Task instructions:
Give as a JSON list of strings the lines of the material from the one containing "Which category has" through the one containing "sql microsoft", both included, one string per line and blank lines omitted.

Record set:
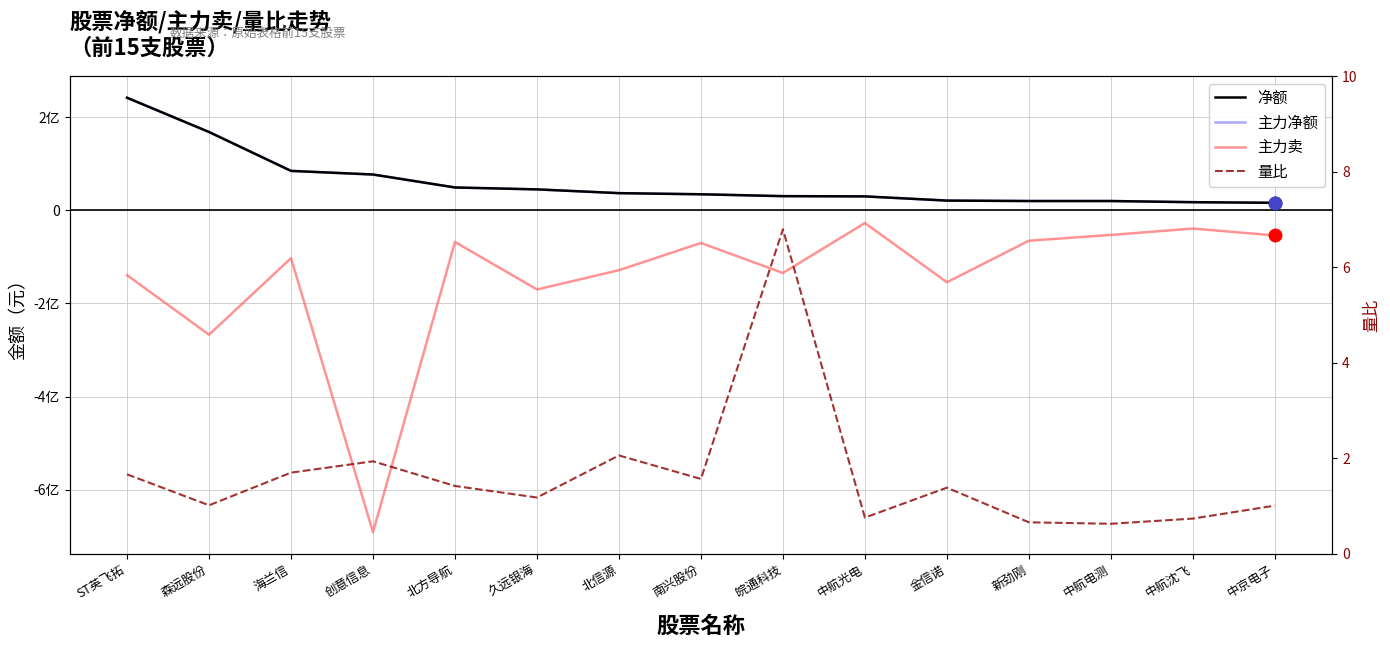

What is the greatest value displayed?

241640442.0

---

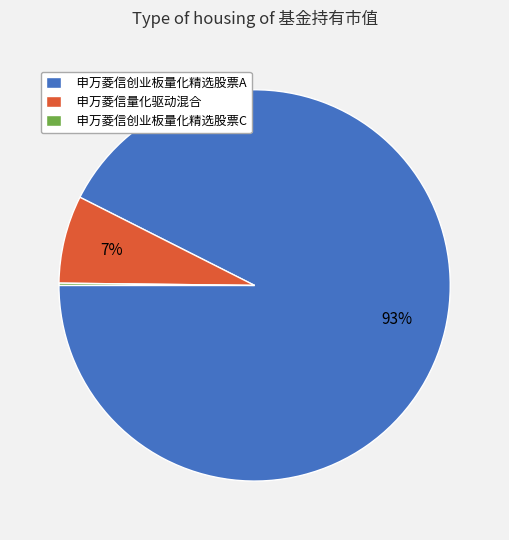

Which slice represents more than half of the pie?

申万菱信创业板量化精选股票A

--

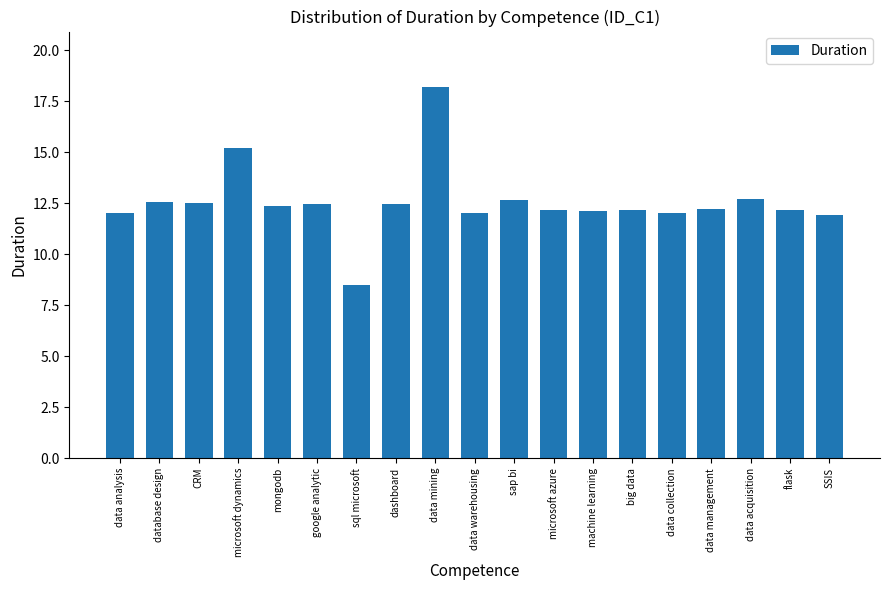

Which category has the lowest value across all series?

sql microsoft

Result for this task:
[
  "Which category has the lowest value across all series?",
  "sql microsoft"
]